DIE LETZTBESTEIGUNG DES PODIUMS
: Schluss mit lustig

wundert sich über überbordenden Patriotismus

MARKUS VÖLKER

Dass die Kanadier etwas eigentümlich auf Eishockeyfinals reagieren, das weiß man seit den Stanley-Cup-Riots im Jahre 1994, als die Vancouver Canucks im entscheidenden Spiel gegen die New York Rangers verloren hatten und ein aufgebrachter Mob in Vancouver Downtown stundenlang randalierte.
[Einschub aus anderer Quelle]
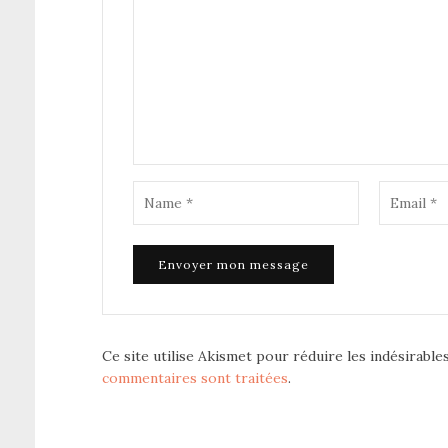
Ce site utilise Akismet pour réduire les indésirable
commentaires sont traitées
.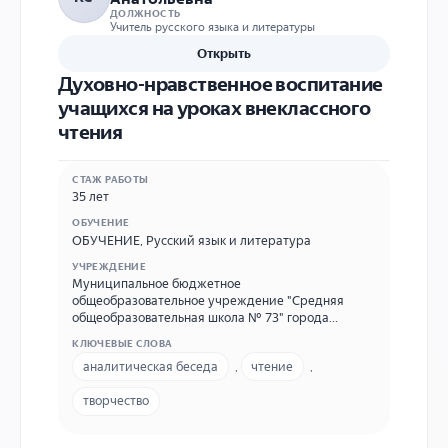
ДОЛЖНОСТЬ
Учитель русского языка и литературы
Открыть
Духовно-нравственное воспитание
учащихся на уроках внеклассного
чтения
СТАЖ РАБОТЫ
35 лет
ОБУЧЕНИЕ
ОБУЧЕНИЕ
,
Русский язык и литература
УЧРЕЖДЕНИЕ
Муниципальное бюджетное
общеобразовательное учреждение "Средняя
общеобразовательная школа № 73" города
Кирова 610051 г. Киров (обл), мкр. Лянгасово, ул.
КЛЮЧЕВЫЕ СЛОВА
Ленина, 16 sch73@kirovedu.ru
аналитическая беседа
,
чтение
,
творчество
Jetzt haben die Kanadier ein wichtiges Endspiel gewonnen und der Mob war wieder unterwegs – nur diesmal siegestrunken. „Fuck USA“ brüllten Hunderte am Robson Square oder „USA Boo“. Die Stimmung war gar nicht mehr so entspannt und laid-back, wie es zuletzt noch der Fall war.

In den U-Bahnen, ob Skytrain oder Canada Line, brach die Hölle los. Die kanadische Nationalhymne wurde nicht gesungen, sie wurde bis zur Heiserkeit gebrüllt. Immer wieder, immer lauter, immer inbrünstiger. „I’m proud to be Canadian“, wurde gerufen, gefolgt von „Canada rules“. Der Nationalismus feierte am letzten Tag der Winterspiele fröhliche Urständ und US-Amerikaner taten gut daran, sich nicht erkennen zu geben als die südlichen Nachbarn der Olympiaausrichter.

Es war ein patriotischer Sturm, der nach dem 3:2-Sieg im Eishockeyfinale losbrach. Was bis zum Tag 16 der Spiele noch als eine nette Schrulle der Vancouverites und der medaillengeilen Medien durchgehen konnte, das wurde am Tag 17 zu einer ziemlich penetranten Begleiterscheinung: „Go Canada go“, so lautete der nervtötende Abgesang auf diese Spiele.

Vancouver hatte sich ja durchaus bemüht, nicht der schlechteste Gastgeber in der olympischen Geschichte zu sein, und IOC-Chef Jacques Rogge hatte ihnen bei der Abschlussfeier attestiert, „exzellente Spiele“ ausgerichtet zu haben, doch am letzten Tag vermasselten sie sich im Grunde alles, der gute Gesamteindruck war dahin, weil nur noch dies wichtig war: Kanada, 14 Goldene, der Hockeysieg, und noch einmal Kanada.

Da konnten die Volunteers noch so sehr „You’re welcome!“ flöten, nach zwei Wochen vergaßen sich die Kanadier, zumindest jene in Vancouver. Vorbei war’s mit dem angeblichen kanadischen Understatement und der Generosität, es kochte nichts anderes hoch als jener hypertrophe Patriotismus, der schon während der Fußball-Weltmeisterschaft in Deutschland ein Ärgernis war. Man fragt sich, ob es die Flut der kanadischen Goldmedaillen in den vergangenen Tagen war oder doch der finale Sieg über die USA, jedenfalls zeigten die Gastgeber bei der Letztbesteigung des Podiums kein freundliches und sympathisches Gesicht mehr.

Die Flamme war erloschen und prompt hatten sie vergessen, was einen guten Gastgeber ausmacht. Es wurde nur noch „Crosby“ und „Luo“, Spitzname von Goalie Luongo, geblökt, die olympischen Gäste konnten ihnen gestohlen bleiben. Im Jahre 2010 hatte Vancouver sein trunkenes rot-weißes „Olympic Riot“. Nicht auszudenken, wenn Kanada verloren hätte.